Mississippi State Health Officer Dr. Thomas Dobbs testifies on Capitol Hill in Washington, D.C., in March. Dobbs says recent social events have contributed to jumps in coronavirus cases in Mississippi.
Mississippi State Health Officer Dr. Thomas Dobbs testifies on Capitol Hill in Washington, D.C., in March. Dobbs says recent social events have contributed to jumps in coronavirus cases in Mississippi.

Mississippi is seeing a sharp uptick in new coronavirus cases. The state is reporting double the number of new cases that it was seeing just two weeks ago. The average number of new cases each day this week is just over 600. And on June 25, the state reported more than 1,000 cases in a single day for the first time.

The increase is not from more testing. Mississippi State Health Officer Dr. Thomas Dobbs says the amount of testing has been relatively stable, but that more people are testing positive. "It's people spreading it in the community," he tells NPR's Morning Edition.

Mississippi Gov. Tate Reeves allowed all businesses to reopen with certain restrictions at the beginning of June.

"It seems like we went from a shutdown mentality to it's an all-open mentality," Dobbs says. "Especially with the social gatherings, what we've seen time and time again are violations.

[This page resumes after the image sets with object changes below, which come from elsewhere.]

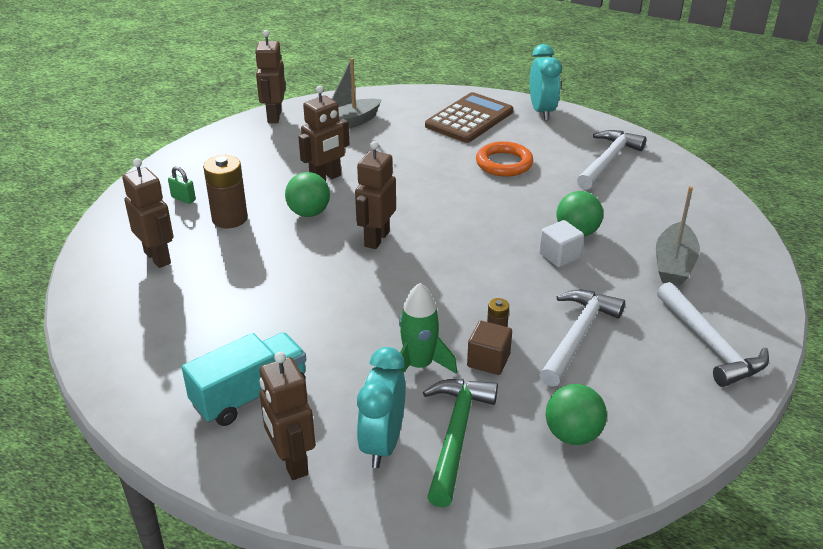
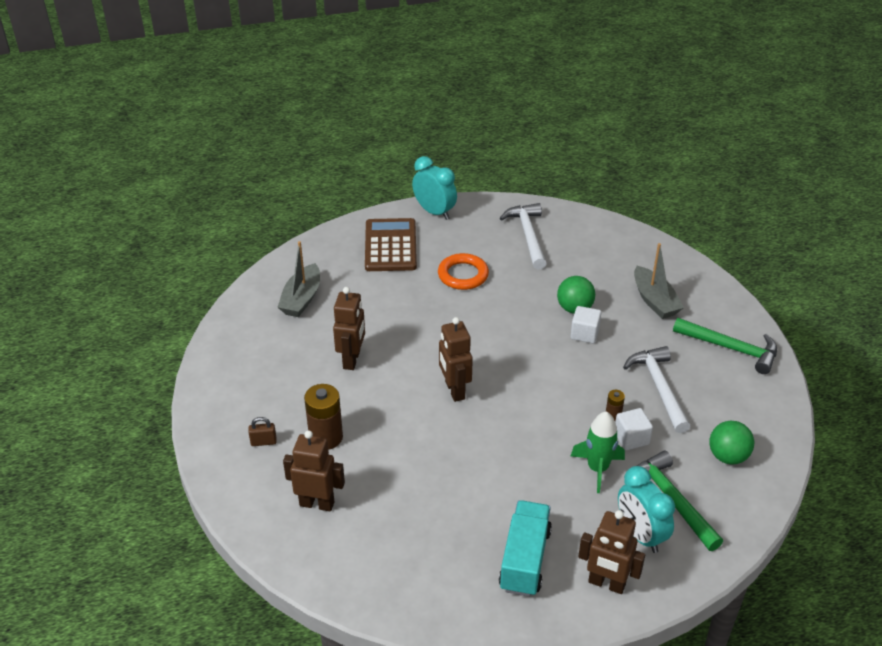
camera: 40 degrees left, 5 degrees up
green padlock [168,166,196,204] -> brown padlock [248,417,277,446]
brown robot [255,30,286,123] -> none
green ball [285,172,330,217] -> none
brown cube [467,321,512,375] -> white cube [615,408,653,450]
white hammer [657,282,769,387] -> green hammer [673,318,777,374]

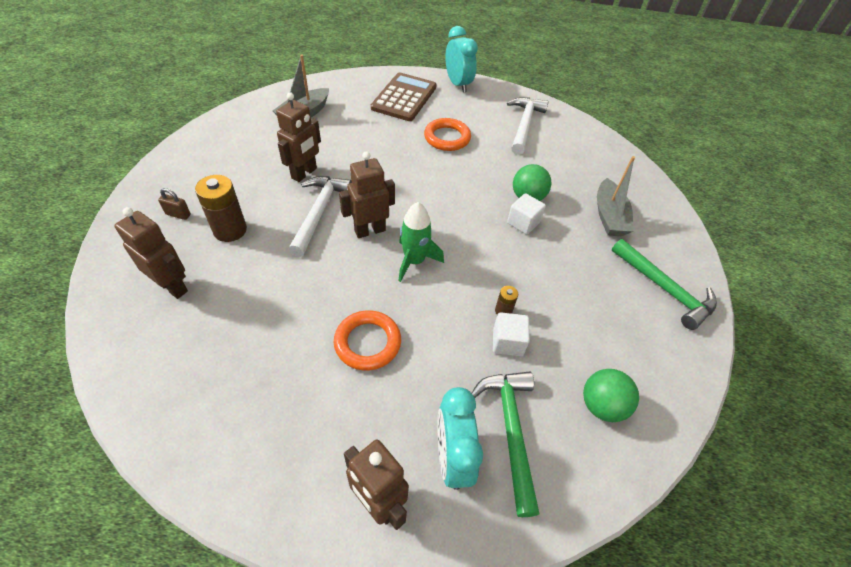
camera: 20 degrees right, 10 degrees up
brown robot [439,317,473,402] -> brown robot turned 60 degrees clockwise [339,151,395,238]
turquoise truck [499,500,552,597] -> none
green rocket [571,411,625,493] -> green rocket moved to [398,202,444,282]
white hammer [623,346,691,433] -> white hammer moved to [288,176,352,257]
none -> orange ring [334,310,401,371]

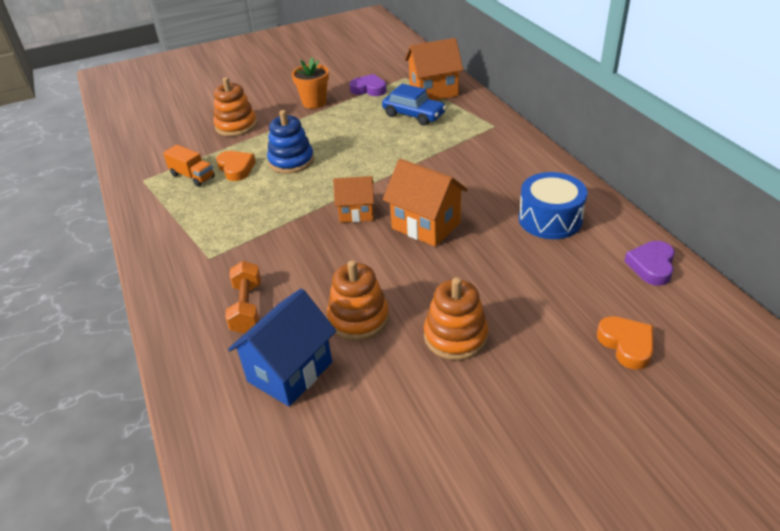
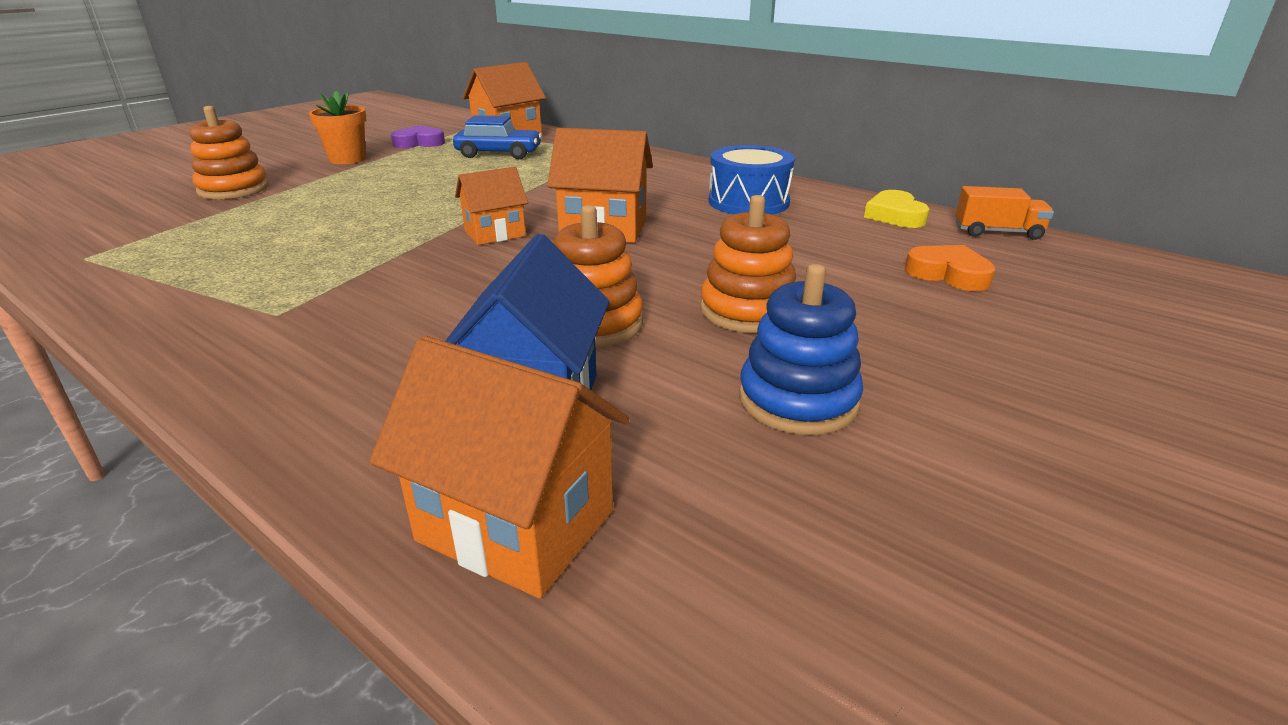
camera: 30 degrees left, 10 degrees down
orange truck [163,145,215,187] -> orange truck moved to [956,186,1054,240]
orange heart [216,151,256,181] -> none
orange dumbbell [225,261,261,334] -> none
blue stacking toy [267,110,314,174] -> blue stacking toy moved to [739,264,863,435]
purple heart [624,241,675,286] -> yellow heart [864,190,929,228]
none -> orange house [369,336,630,599]

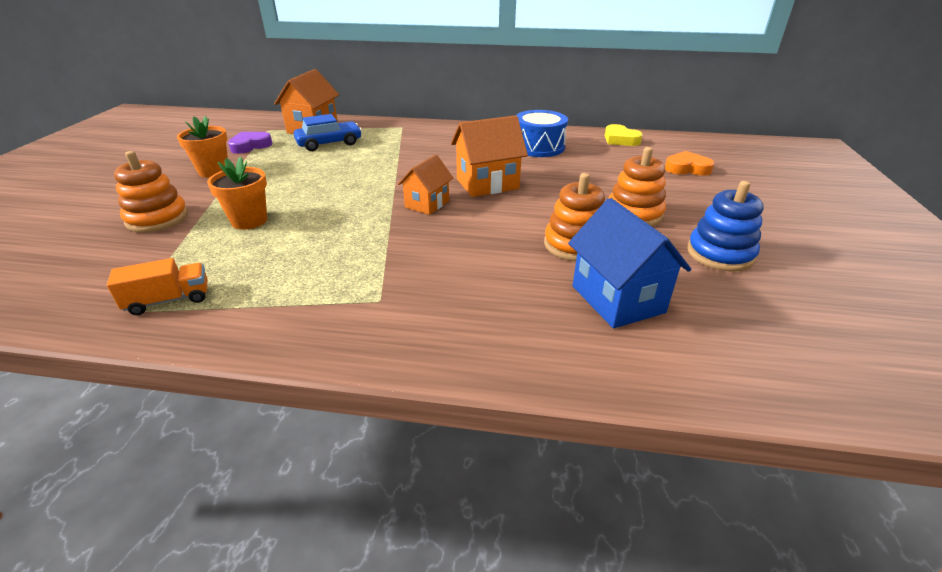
camera: 30 degrees left, 5 degrees up
orange house [369,336,630,599] -> none
orange truck [956,186,1054,240] -> orange truck moved to [107,258,208,315]
none -> orange flower pot [207,156,267,230]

We've seen a lot of transmission events and block parties and sort of social events that are really distressing for us."

Dobbs says contact tracing points to specific events, including fraternity parties, as being behind spikes in certain parts of the state. He talked with NPR's Steve Inskeep.

Here are excerpts of the interview:

How's mask use going in Mississippi?

It's highly variable. We have a sense that particularly within the African American community, we've had some good uptake and appreciate that we've made some progress on that front. But by and large, in some areas, in some communities, there's been a bit of a rejection of masks, which is very lamentable because it's such an easy way to protect your neighbors. ...

I think the communities that haven't been affected so much have taken a little bit of a more complacent approach to it. And now we're starting to see them pay for it as we're seeing elevated cases, more transmission in those areas. You know, the virus doesn't care where you live. If you let your guard down, it's going to spread.

What is the increase in cases doing to your hospital system?

Well, it's stressing it out, quite honestly. That's something that we're extremely concerned about. We do monitor our hospital beds every day, especially our ICU bed capacity, particularly in certain regions or in the Jackson area, which is the referral center for a lot of different areas. We have single-digit availability for the whole city commonly for ICU beds. And it's not just the ICU beds that's the problem, but it's also the staffing. And that's where we really think the pinch is going to come.

Are you nearing the point where the state might have to shut things down again?

We probably are going to have to look at some more restrictions. I hate that our populace seems to embrace this sort of extreme viewpoint of what you can do: it's either shut it down or full open. There's a middle point where, if we hit it right and enforce it and make sure that we're doing it properly, it'll allow for us to live through this thing because this isn't going anywhere.

We don't anticipate in our office that we're going sort of [let] up at all for probably another year. And so we gotta to find something that we can live with that stops transmission or we'll be in this sort of roller coaster cycle of close down, full open. And it's going to tear us up.